## GOAL OF THE EXERCISE
According to the book recommendations, how long did the writer of Against All Hope spend in Fidel Castro's Cuban prisons?

John Wilson is the editor of Books & Culture.
Carlos Eire
One of the greatest rewards of an academic profession is the privilege of earning a living by reading. But this great gift, like all gifts, makes certain claims on you. In my case, one of the drawbacks is the fact that there is an overabundance of books to read, a seemingly endless stream that grows wider and deeper and flows more furiously with every passing day. Finding time to read books outside of one’s field can be a challenge. Finding books to recommend to others that are not highly technical—and therefore potentially useless to the nonspecialist—is an even greater challenge. So, given that my perspective is skewed, I offer here five suggestions for reading that I hope are not as quirky as they might look at first glance. These five texts all share two essential characteristics: they deal with some of the most important questions in life in a very accessible way, and they have the potential for changing the way we see ourselves and the world around us.
Written in the fourteenth century by an unknown English hermit, The Cloud of Unknowing (edited by William Johnston, Image, $9.95, 208 pp.) is perhaps the most exquisite treatise ever written on the human psyche, prayer, and our need for transcendence. Although it was written as a devotional manual for contemplatives, this jewel of a book has much to offer to our own highly distracted electronic age, principally because its chief insight is timeless, and way ahead of the misanthropic existentialists of the past century. Our existence is our own greatest grief, The Cloud acknowledges, but that grief opens a direct door to the divine.
Armando Valladares’s Against All Hope (Encounter Books, $16.95, 423 pp.) is a chilling reminder that the world is still full of gulags, and that such places can exist undetected, or, even worse, be perceived as necessary for the achievement of social justice. Written by a nonviolent dissenter who spent over twenty years in Fidel Castro’s Cuban prisons, this first-person account offers irrefutable proof that a military dictatorship that boasts of leveling all inequalities and of providing “free” education and health care for its citizens is still a dictatorship, no matter how exalted or well-received its altruistic goals may seem. The level of cruelty detailed here may be hard for some readers to take, but like Aleksandr Solzhenitsyn’s One Day in the Life of Ivan Denisovich, or George Orwell’s 1984, this is a book we ignore at our own peril.

## DATA SHOWN

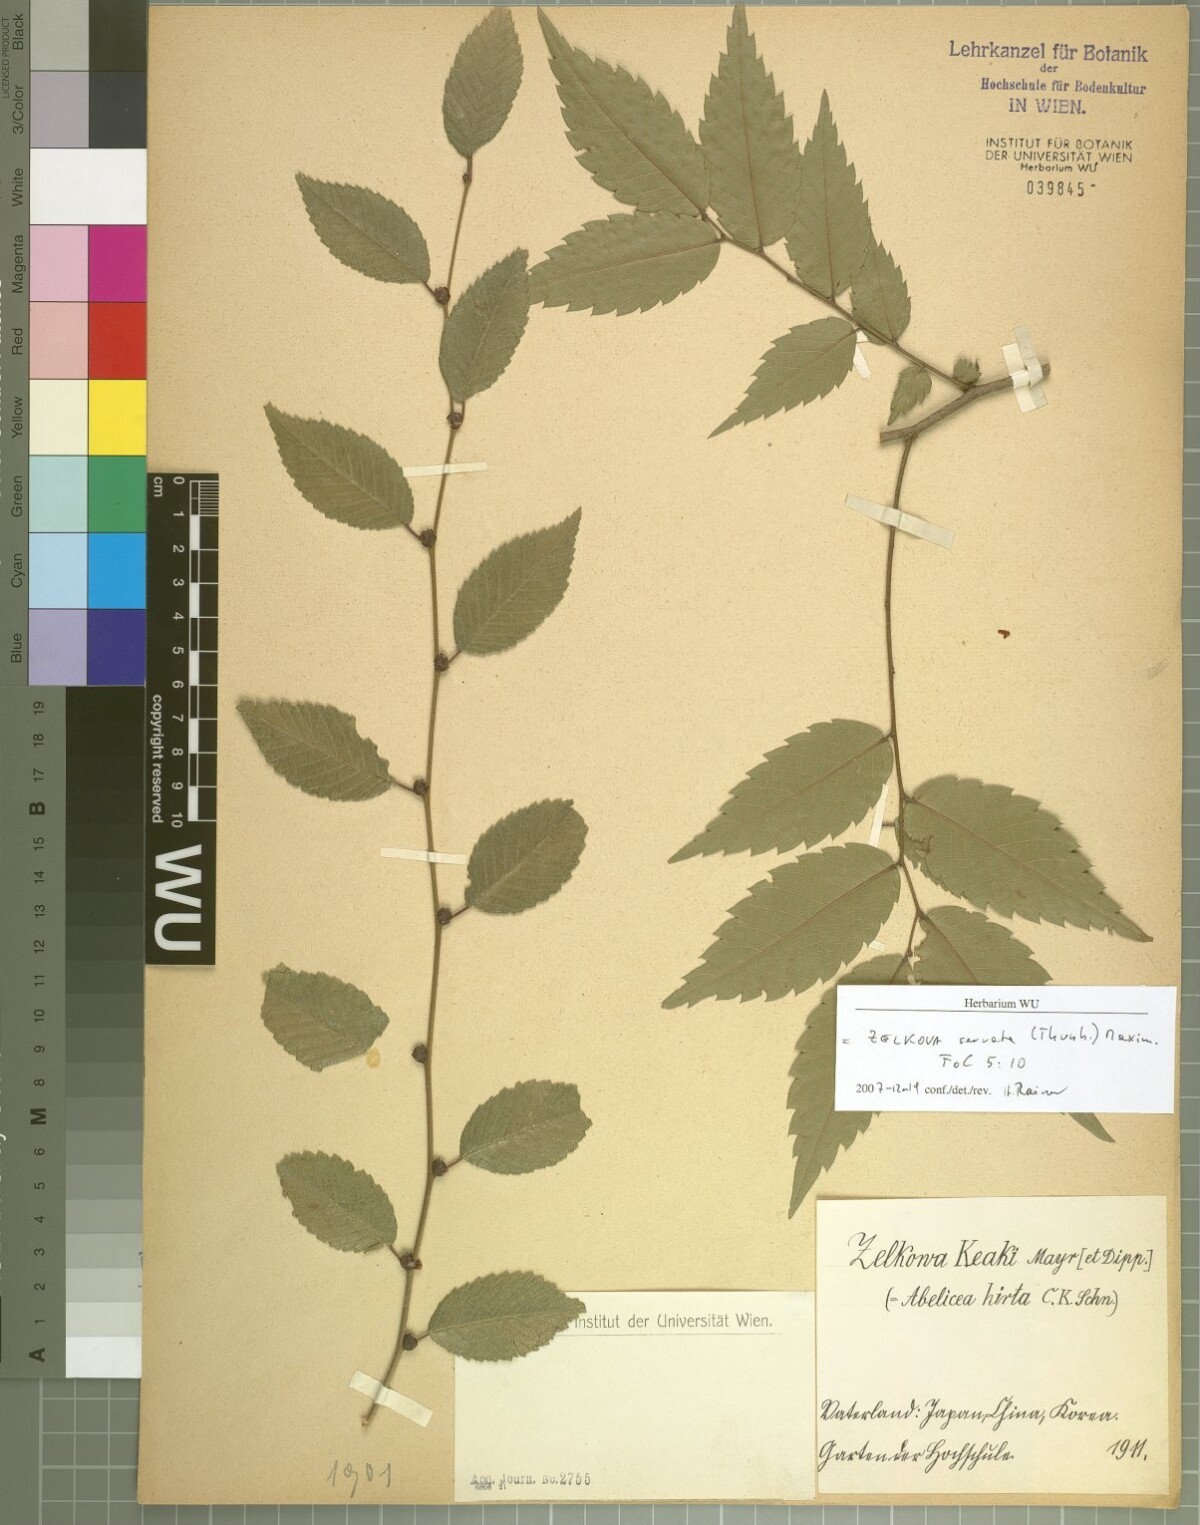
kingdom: Plantae
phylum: Tracheophyta
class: Magnoliopsida
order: Rosales
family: Ulmaceae
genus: Zelkova
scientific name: Zelkova serrata
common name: Japanese zelkova
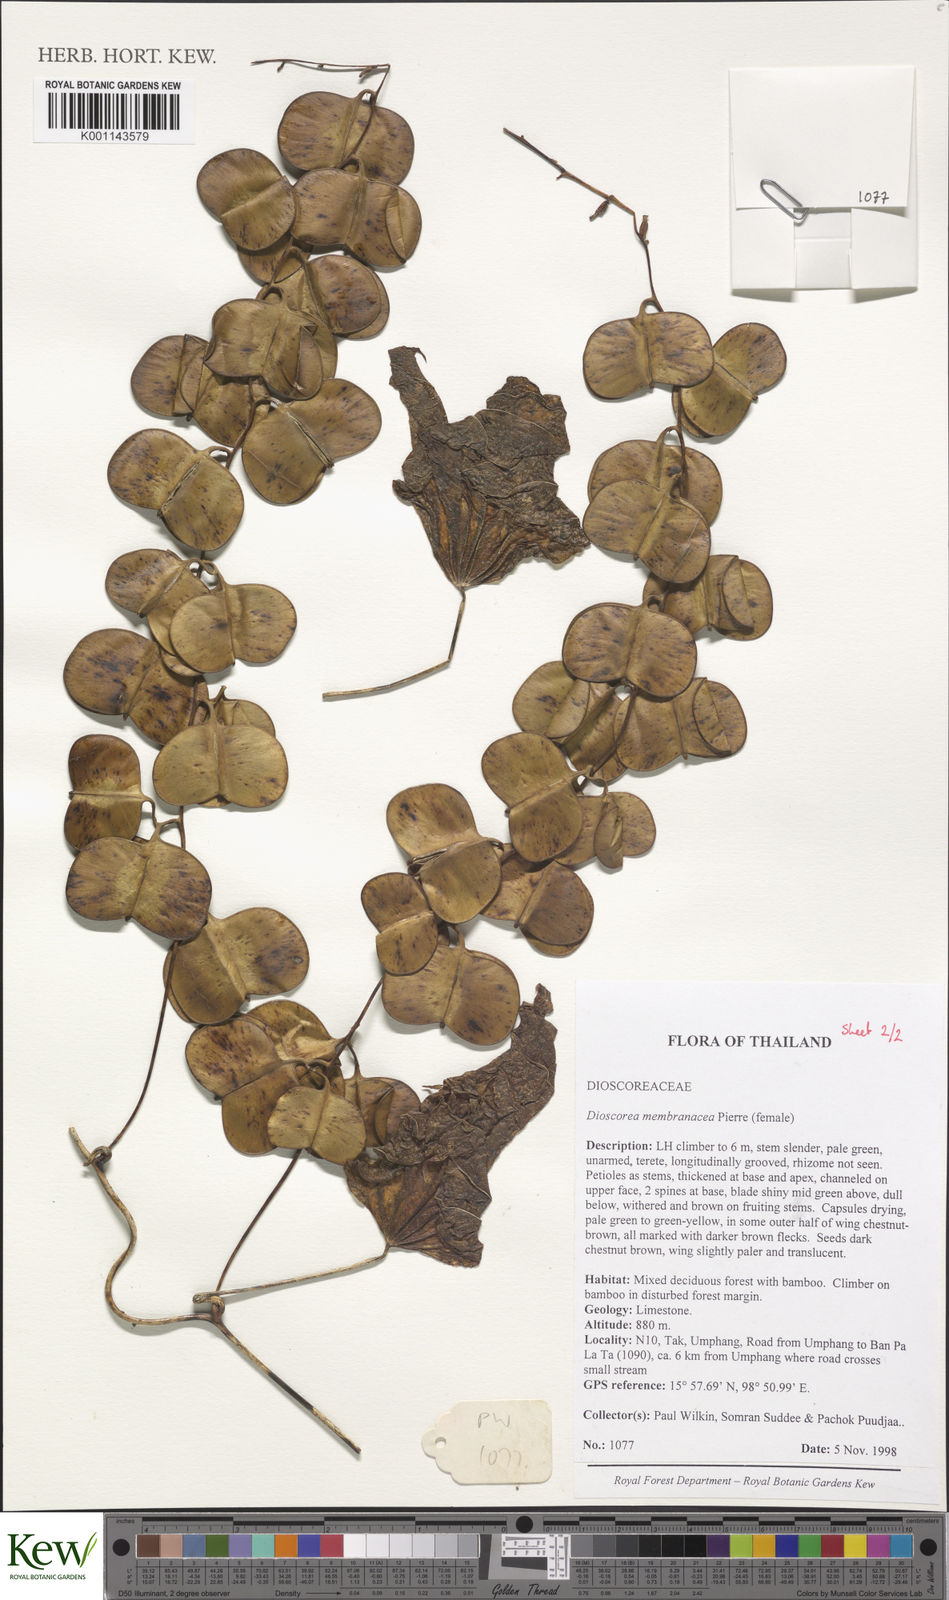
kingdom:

## THE RESULT
Over twenty years.